Many ghost hunters insist that “orbs”—strange balls of light that mysteriously appear in their photos—are a form of “spirit energy.” If so, they seem nowhere more evident than at a Rhode Island barn where, according to some sources, two persons were hanged, including a witch named Bathsheba. She was central to the horror film, The Conjuring, reportedly based on the case files of the infamous Ed and Lorraine Warren, self-styled “demonologist” and “clairvoyant” who made a career of scaring people with made-up demons.
The barn stands by a farmhouse where the Perron family claimed to have been plagued by demons from 1971 to 1980. In an article (Nickell 2014) and the book American Hauntings (Bartholomew and Nickell 2015), I showed that many occurrences were consistent with misperceptions, vivid dreams, schoolgirl pranks, and the like—a suggestible Carolyn Perron having been egged on by the Warrens.
In mid-2016, I accepted the invitation of Norma Sutcliffe to visit the property, on which she and her husband had lived undisturbed for some three decades, to see additional evidence that the tale had been fantasized and fictionalized (Nickell 2016).
In fact, Bathsheba Sherman was not a witch and did not hang herself in the old barn, having died of a stroke in 1885. Neither did Susan Arnold, who hanged herself in an attic at her home elsewhere in 1866. Many other deaths, attributed to the house and its demons, also occurred elsewhere (Nickell 2016, 22).
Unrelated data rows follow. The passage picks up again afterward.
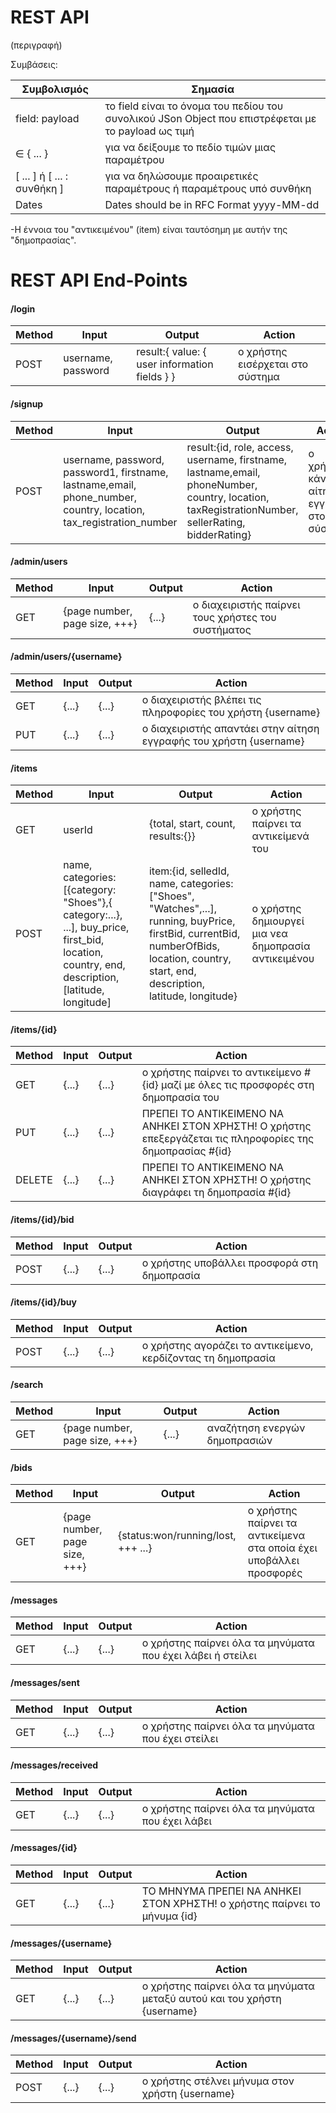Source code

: # REST API 
(περιγραφή)

Συμβάσεις:

| Συμβολισμός | Σημασία |
| --- | --- |
| field: payload | το field είναι το όνομα του πεδίου του συνολικού JSon Object που επιστρέφεται με το payload ως τιμή
| ∈ { ... }  | για να δείξουμε το πεδίο τιμών μιας παραμέτρου |
| [ ... ] ή [ ... : συνθήκη ]  |  για να δηλώσουμε προαιρετικές παραμέτρους ή παραμέτρους υπό συνθήκη |
| Dates | Dates should be in RFC Format yyyy-MM-dd |

-Η έννοια του "αντικειμένου" (item) είναι ταυτόσημη με αυτήν της "δημοπρασίας".

# REST API End-Points





#### /login
| Method | Input | Output | Action |
| ------ | ----- | ------ | ------ |
| POST   | username, password | result:{ value: { user information fields } }  |  ο χρήστης εισέρχεται στο σύστημα   |


#### /signup
| Method | Input | Output | Action |
| ------ | ----- | ------ | ------ |
| POST   | username, password, password1, firstname, lastname,email, phone_number, country, location, tax_registration_number | result:{id, role, access, username, firstname, lastname,email, phoneNumber, country, location, taxRegistrationNumber, sellerRating, bidderRating}  |  ο χρήστης κάνει αίτηση εγγραφής στο σύστημα   |


#### /admin/users
| Method | Input | Output | Action |
| ------ | ----- | ------ | ------ |
| GET    | {page number, page size, +++} | {...}  |  ο διαχειριστής παίρνει τους χρήστες του συστήματος  |


#### /admin/users/{username}
| Method | Input | Output | Action |
| ------ | ----- | ------ | ------ |
| GET    | {...} | {...}  |  ο διαχειριστής βλέπει τις πληροφορίες του χρήστη {username}   |
| PUT    | {...} | {...}  |  ο διαχειριστής απαντάει στην αίτηση εγγραφής του χρήστη {username}   |


#### /items
| Method | Input | Output | Action |
| ------ | ----- | ------ | ------ |
| GET    | userId | {total, start, count, results:{}}  |  ο χρήστης παίρνει τα αντικείμενά του   |
| POST   | name, categories:[{category: "Shoes"},{ category:...}, ...], buy_price, first_bid, location, country, end, description, [latitude, longitude] | item:{id, selledId, name, categories:["Shoes", "Watches",...], running, buyPrice, firstBid, currentBid, numberOfBids, location, country, start, end, description, latitude, longitude}  |  ο χρήστης δημιουργεί μια νεα δημοπρασία αντικειμένου   |


#### /items/{id}
| Method | Input | Output | Action |
| ------ | ----- | ------ | ------ |
| GET    | {...} | {...}  |  ο χρήστης παίρνει το αντικείμενο #{id} μαζί με όλες τις προσφορές στη δημοπρασία του   |
| PUT    | {...} | {...}  |  ΠΡΕΠΕΙ ΤΟ ΑΝΤΙΚΕΙΜΕΝΟ ΝΑ ΑΝΗΚΕΙ ΣΤΟΝ ΧΡΗΣΤΗ! Ο χρήστης επεξεργάζεται τις πληροφορίες της δημοπρασίας #{id} |
| DELETE | {...} | {...}  |  ΠΡΕΠΕΙ ΤΟ ΑΝΤΙΚΕΙΜΕΝΟ ΝΑ ΑΝΗΚΕΙ ΣΤΟΝ ΧΡΗΣΤΗ! Ο χρήστης διαγράφει τη δημοπρασία #{id}   |


#### /items/{id}/bid
| Method | Input | Output | Action |
| ------ | ----- | ------ | ------ |
| POST   | {...} | {...}  |  ο χρήστης υποβάλλει προσφορά στη δημοπρασία   |


#### /items/{id}/buy
| Method | Input | Output | Action |
| ------ | ----- | ------ | ------ |
| POST   | {...} | {...}  |  ο χρήστης αγοράζει το αντικείμενο, κερδίζοντας τη δημοπρασία   |


#### /search
| Method | Input | Output | Action |
| ------ | ----- | ------ | ------ |
| GET    | {page number, page size, +++} | {...}  |  αναζήτηση ενεργών δημοπρασιών   |


#### /bids
| Method | Input | Output | Action |
| ------ | ----- | ------ | ------ |
| GET    | {page number, page size, +++} | {status:won/running/lost, +++ ...}  |  ο χρήστης παίρνει τα αντικείμενα στα οποία έχει υποβάλλει προσφορές   |


#### /messages
| Method | Input | Output | Action |
| ------ | ----- | ------ | ------ |
| GET    | {...} | {...}  |  ο χρήστης παίρνει όλα τα μηνύματα που έχει λάβει ή στείλει   |


#### /messages/sent
| Method | Input | Output | Action |
| ------ | ----- | ------ | ------ |
| GET    | {...} | {...}  |  ο χρήστης παίρνει όλα τα μηνύματα που έχει στείλει   |


#### /messages/received
| Method | Input | Output | Action |
| ------ | ----- | ------ | ------ |
| GET    | {...} | {...}  |  ο χρήστης παίρνει όλα τα μηνύματα που έχει λάβει   |


#### /messages/{id}
| Method | Input | Output | Action |
| ------ | ----- | ------ | ------ |
| GET    | {...} | {...}  |  ΤΟ ΜΗΝΥΜΑ ΠΡΕΠΕΙ ΝΑ ΑΝΗΚΕΙ ΣΤΟΝ ΧΡΗΣΤΗ! ο χρήστης παίρνει το μήνυμα {id}   |


#### /messages/{username}
| Method | Input | Output | Action |
| ------ | ----- | ------ | ------ |
| GET    | {...} | {...}  |  ο χρήστης παίρνει όλα τα μηνύματα μεταξύ αυτού και του χρήστη {username}   |

#### /messages/{username}/send
| Method | Input | Output | Action |
| ------ | ----- | ------ | ------ |
| POST   | {...} | {...}  |  ο χρήστης στέλνει μήνυμα στον χρήστη {username}   |
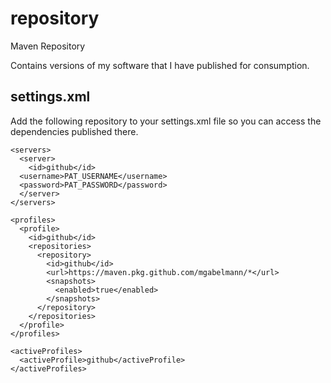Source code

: # repository
Maven Repository

Contains versions of my software that I have published for consumption.

## settings.xml
Add the following repository to your settings.xml file so you can access the dependencies published there.

    <servers>
      <server>
        <id>github</id>
	  <username>PAT_USERNAME</username>
	  <password>PAT_PASSWORD</password>
      </server>
    </servers>

    <profiles>
      <profile>
        <id>github</id>
        <repositories>
          <repository>
            <id>github</id>
            <url>https://maven.pkg.github.com/mgabelmann/*</url>
            <snapshots>
              <enabled>true</enabled>
            </snapshots>
          </repository>
        </repositories>
      </profile>
    </profiles>
    
    <activeProfiles>
      <activeProfile>github</activeProfile>
    </activeProfiles>
    
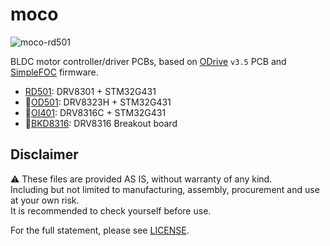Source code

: # moco

![moco-rd501](https://i.imgur.com/ffNdd2O.jpg)

BLDC motor controller/driver PCBs, based on [ODrive](https://github.com/odriverobotics/ODriveHardware) `v3.5` PCB and [SimpleFOC](https://simplefoc.com/) firmware.

- [RD501](/hardware/moco-rd501/): DRV8301 + STM32G431
- :construction:[OD501](/hardware/moco-od501/): DRV8323H + STM32G431
- :construction:[OI401](/hardware/moco-oi401/): DRV8316C + STM32G431
- :construction:[BKD8316](/hardware/moco-bkd8316/): DRV8316 Breakout board

## Disclaimer

:warning: These files are provided AS IS, without warranty of any kind.  
Including but not limited to manufacturing, assembly, procurement and use at your own risk.  
It is recommended to check yourself before use.  

For the full statement, please see [LICENSE](./LICENSE).
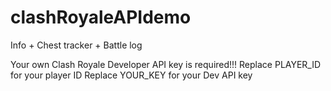 # clashRoyaleAPIdemo
Info + Chest tracker + Battle log

Your own Clash Royale Developer API key is required!!!
Replace PLAYER_ID for your player ID
Replace YOUR_KEY for your Dev API key

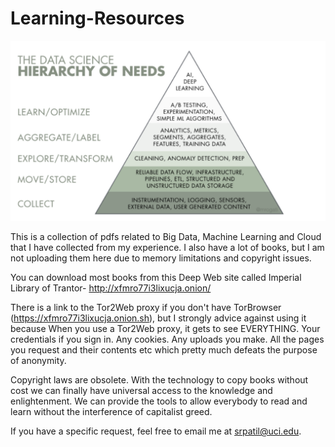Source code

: # Learning-Resources

![alt text](./Images/Data_Heirarchy.png)

This is a collection of pdfs related to Big Data, Machine Learning and Cloud that I have collected from my experience. I also have a lot of books, but I am not uploading them here due to memory limitations and copyright issues.

You can download most books from this Deep Web site called Imperial Library of Trantor- http://xfmro77i3lixucja.onion/

There is a link to the Tor2Web proxy if you don't have TorBrowser (https://xfmro77i3lixucja.onion.sh), but I strongly advice against using it because When you use a Tor2Web proxy, it gets to see EVERYTHING. Your credentials if you sign in. Any cookies. Any uploads you make. All the pages you request and their contents etc which pretty much defeats the purpose of anonymity. 

Copyright laws are obsolete. With the technology to copy books without cost we can finally have universal access to the knowledge and enlightenment. We can provide the tools to allow everybody to read and learn without the interference of capitalist greed. 

If you have a specific request, feel free to email me at srpatil@uci.edu.

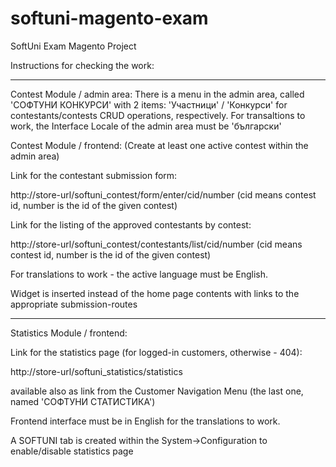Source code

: # softuni-magento-exam
SoftUni Exam Magento Project

Instructions for checking the work:

------------------------------------------------------------------------------------------------
Contest Module / admin area:
There is a menu in the admin area, called 'СОФТУНИ КОНКУРСИ' with 2 items:
'Участници' / 'Конкурси' for contestants/contests CRUD operations, respectively.
For transaltions to work, the Interface Locale of the admin area must be 'български'


Contest Module / frontend:
(Create at least one active contest within the admin area)

Link for the contestant submission form:

http://store-url/softuni_contest/form/enter/cid/number
(cid means contest id, number is the id of the given contest)

Link for the listing of the approved contestants by contest:

http://store-url/softuni_contest/contestants/list/cid/number
(cid means contest id, number is the id of the given contest)

For translations to work - the active language must be English.
 
Widget is inserted instead of the home page contents with links to the appropriate submission-routes



------------------------------------------------------------------------------------------------

Statistics Module / frontend:

Link for the statistics page (for logged-in customers, otherwise - 404):

http://store-url/softuni_statistics/statistics

available also as link from the Customer Navigation Menu (the last one, named 'СОФТУНИ СТАТИСТИКА')

Frontend interface must be in English for the translations to work.

A SOFTUNI tab is created within the System->Configuration to enable/disable statistics page
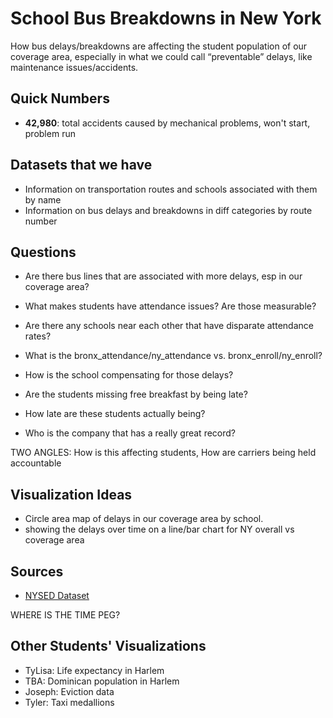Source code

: # School Bus Breakdowns in New York
How bus delays/breakdowns are affecting the student population of our coverage area, especially in what we could call “preventable” delays, like maintenance issues/accidents.

## Quick Numbers
- **42,980**: total accidents caused by mechanical problems, won't start, problem run

## Datasets that we have
- Information on transportation routes and schools associated with them by name
- Information on bus delays and breakdowns in diff categories by route number

## Questions
- Are there bus lines that are associated with more delays, esp in our coverage area?
- What makes students have attendance issues? Are those measurable?
- Are there any schools near each other that have disparate attendance rates?
- What is the bronx_attendance/ny_attendance vs. bronx_enroll/ny_enroll?

- How is the school compensating for those delays?
- Are the students missing free breakfast by being late?
- How late are these students actually being?
- Who is the company that has a really great record?


TWO ANGLES: How is this affecting students, How are carriers being held accountable


## Visualization Ideas
- Circle area map of delays in our coverage area by school.
- showing the delays over time on a line/bar chart for NY overall vs coverage area

## Sources
- [NYSED Dataset](https://data.nysed.gov/lists.php?type=school)


WHERE IS THE TIME PEG?

## Other Students' Visualizations
- TyLisa: Life expectancy in Harlem
- TBA: Dominican population in Harlem
- Joseph: Eviction data
- Tyler: Taxi medallions
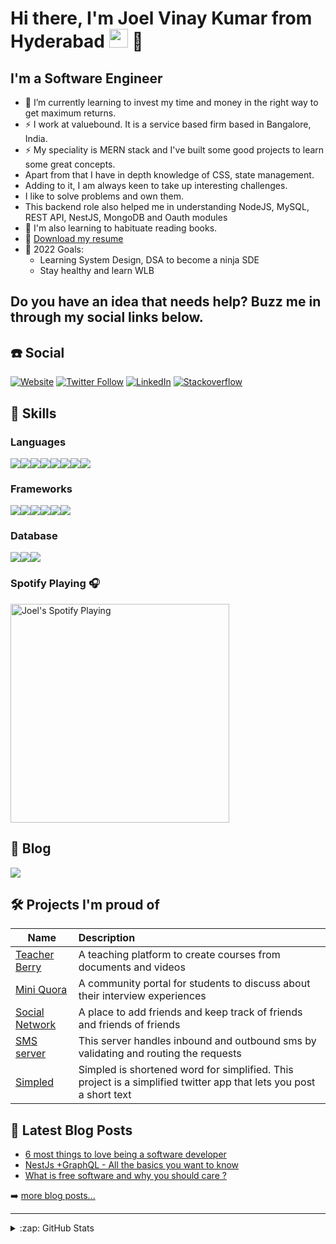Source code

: # Hi there, I'm Joel Vinay Kumar from Hyderabad <img src="https://png.pngtree.com/png-vector/20200418/ourlarge/pngtree-charminar-illustration-of-historical-monument-hyderabad-vector-png-image_2189907.jpg" width="30" height="30" />  👋

## I'm a Software Engineer

- 🌱 I’m currently learning to invest my time and money in the right way to get maximum returns.
- ⚡ I work at valuebound. It is a service based firm based in Bangalore, India.
- ⚡ My speciality is MERN stack and I've built some good projects to learn some great concepts.
- Apart from that I have in depth knowledge of CSS, state management.
- Adding to it, I am  always keen to take up interesting challenges.
- I like to solve problems and own them.
- This backend role also helped me in understanding NodeJS, MySQL, REST API, NestJS, MongoDB and Oauth modules 
- 👯 I'm also learning to habituate reading books.
- 📜 [Download my resume](https://github.com/joelvinaykumar/joelvinaykumar/blob/main/Joel_SWE_3YoE__FE.pdf)
- 🥅 2022 Goals: 
    - Learning System Design, DSA to become a ninja SDE
    - Stay healthy and learn WLB

## Do you have an idea that needs help? Buzz me in through my social links below.

## ☎️ Social

[![Website](https://img.shields.io/website?label=joel.swecha.io&style=for-the-badge&url=http%3A%2F%2Fjoel-cv.web.app)](https://joel-cv.web.app)
[![Twitter Follow](https://img.shields.io/twitter/follow/coderspider?color=1DA1F2&logo=twitter&style=for-the-badge)](https://twitter.com/intent/follow?original_referer=https%3A%2F%2Fgithub.com%2Fcoderspider&screen_name=coderspider)
[![LinkedIn](https://img.shields.io/badge/LinkedIn-0077B5?style=for-the-badge&logo=linkedin&logoColor=white)](https://linkedin.com/in/joelvinaykumar)
[![Stackoverflow](https://img.shields.io/badge/Stack_Overflow-FE7A16?style=for-the-badge&logo=stack-overflow&logoColor=white)](https://stackoverflow.com/users/9003465/joel-vinay-kumar)

## 🚀 Skills

### Languages
<div style="display:flex;">
<img src="https://img.shields.io/badge/Python-3776AB?style=for-the-badge&logo=python&logoColor=white" />
<img src="https://img.shields.io/badge/JavaScript-F7DF1E?style=for-the-badge&logo=javascript&logoColor=black" /> 
<img src="https://img.shields.io/badge/TypeScript-007ACC?style=for-the-badge&logo=typescript&logoColor=white" />
<img src="https://img.shields.io/badge/HTML5-E34F26?style=for-the-badge&logo=html5&logoColor=white" />
<img src="https://img.shields.io/badge/CSS3-1572B6?style=for-the-badge&logo=css3&logoColor=white" />
<img src="https://img.shields.io/badge/C-00599C?style=for-the-badge&logo=c&logoColor=white" />
<img src="https://img.shields.io/badge/Java-ED8B00?style=for-the-badge&logo=java&logoColor=white" />
<img src="https://img.shields.io/badge/Dart-0175C2?style=for-the-badge&logo=dart&logoColor=white" />
</div>

### Frameworks
<div style="display:flex;">
<img src="https://img.shields.io/badge/Node.js-43853D?style=for-the-badge&logo=node.js&logoColor=white" />
<img src="https://img.shields.io/badge/React-20232A?style=for-the-badge&logo=react&logoColor=61DAFB" />
<img src="https://img.shields.io/badge/React_Native-20232A?style=for-the-badge&logo=react&logoColor=61DAFB" /> 
<img src="https://img.shields.io/badge/Vue.js-35495E?style=for-the-badge&logo=vue.js&logoColor=4FC08D" />
<img src="https://img.shields.io/badge/Flask-000000?style=for-the-badge&logo=flask&logoColor=white" />
<img src="https://img.shields.io/badge/Flutter-02569B?style=for-the-badge&logo=flutter&logoColor=white" /> 
</div>

### Database
<div style="display:flex;">
<img src="https://img.shields.io/badge/MySQL-00000F?style=for-the-badge&logo=mysql&logoColor=white" />
<img src="https://img.shields.io/badge/PostgreSQL-316192?style=for-the-badge&logo=postgresql&logoColor=white" /> 
<img src="https://img.shields.io/badge/MongoDB-4EA94B?style=for-the-badge&logo=mongodb&logoColor=white" />
</div>

### Spotify Playing 🎧

[<img src="https://now-playing-codestackr.vercel.app/api/spotify-playing" alt="Joel's Spotify Playing" width="350" />](https://open.spotify.com/user/fv1vkgyjb84fha3jlx5wcvb6f)

## 📝 Blog

[<img src="https://img.shields.io/badge/dev.to-0A0A0A?style=for-the-badge&logo=dev.to&logoColor=white" />](https://dev.to/joelvinaykumar)

## 🛠 Projects I'm proud of

| Name   | Description      |
|----------|:-------------|
| [Teacher Berry](https://github.com/joelvinaykumar/learngram) |  A teaching platform to create courses from documents and videos |
| [Mini Quora](https://github.com/joelvinaykumar/MiniQuora) |  A community portal for students to discuss about their interview experiences |
| [Social Network](https://github.com/joelvinaykumar/social-network) |    A place to add friends and keep track of friends and friends of friends   |
| [SMS server](https://github.com/joelvinaykumar/sms-server) | This server handles inbound and outbound sms by validating and routing the requests |
| [Simpled](https://github.com/joelvinaykumar/simpled) | Simpled is shortened word for simplified. This project is a simplified twitter app that lets you post a short text |

## 📕 Latest Blog Posts

<!-- BLOG-POST-LIST:START -->
- [6 most things to love being a software developer](https://dev.to/joelvinaykumar/6-most-things-to-love-as-a-software-developer-3pj)
- [NestJs +GraphQL - All the basics you want to know](https://dev.to/joelvinaykumar/how-i-understood-nestjs-graphql-mongoose-trilogy-55id)
- [What is free software and why you should care ?](https://dev.to/joelvinaykumar/what-is-free-software-and-why-you-should-care-3oej)
<!-- BLOG-POST-LIST:END -->

➡️ [more blog posts...](https://dev.to/JoelVinayKumar)

---

<details>
  <summary>:zap: GitHub Stats</summary>

  <img align="left" alt="joelvinaykumar's GitHub Stats" src="https://github-readme-stats.vercel.app/api?username=joelvinaykumar&show_icons=true&hide_border=true" />

</details>

[website]: https://joel-cv.web.app
[twitter]: https://twitter.com/coderpsider
[instagram]: https://instagram.com/coderspider
[linkedin]: https://linkedin.com/in/joelvinaykumar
With Norma, I visited the grave sites and studied the death and other records of persons allegedly involved, exposing the shoddy research and bogus claims that are still being made (Nickell 2016).
But someone must have died in the barn, or else how do we explain the profusion of orbs I photographed there? (See accompanying photo.) Actually, the only connection between orbs and ghosts is in the minds of some ghost hunters. They look for ghosts in “haunted” places and seem to confirm their existence by photographing orbs at the sites. But as I have long been saying, ghost hunters often cause—even if unintentionally—some of the very phenomena they are experiencing (Nickell 2012, 280).
And this is just what happened at Norma Sutcliffe’s barn when we visited it on a tour of her historic property. As I have been doing at “haunted” sites for years (Alcatraz, for a You-tube video, for instance), as well as at non-haunted places (like CFI’s Library, for the benefit of media like CBS News Sunday Morning), I simply stirred up dust in advance of snapping flash photos. The result is that the flash rebounds from particles close to the lens. (See Nickell 2012, 145, 272, 306.) Voila! Orbs!
Bartholomew, Robert E., and Joe Nickell. 2015. American Hauntings: The True Stories behind Hollywood’s Scariest Movies. Santa Barbara, CA: Praeger.
Nickell, Joe. 2012. The Science of Ghosts. Amherst, NY: Prometheus Books.
———. 2014. “The Conjuring: Ghosts? Poltergeist? Demons?” Skeptical Inquirer 38(2) (March/April): 22–25.
———. 2016. “Dispelling Demons: Detective Work at The Conjuring House.” Skeptical Inquirer 40 (6) (November/December): 20–24.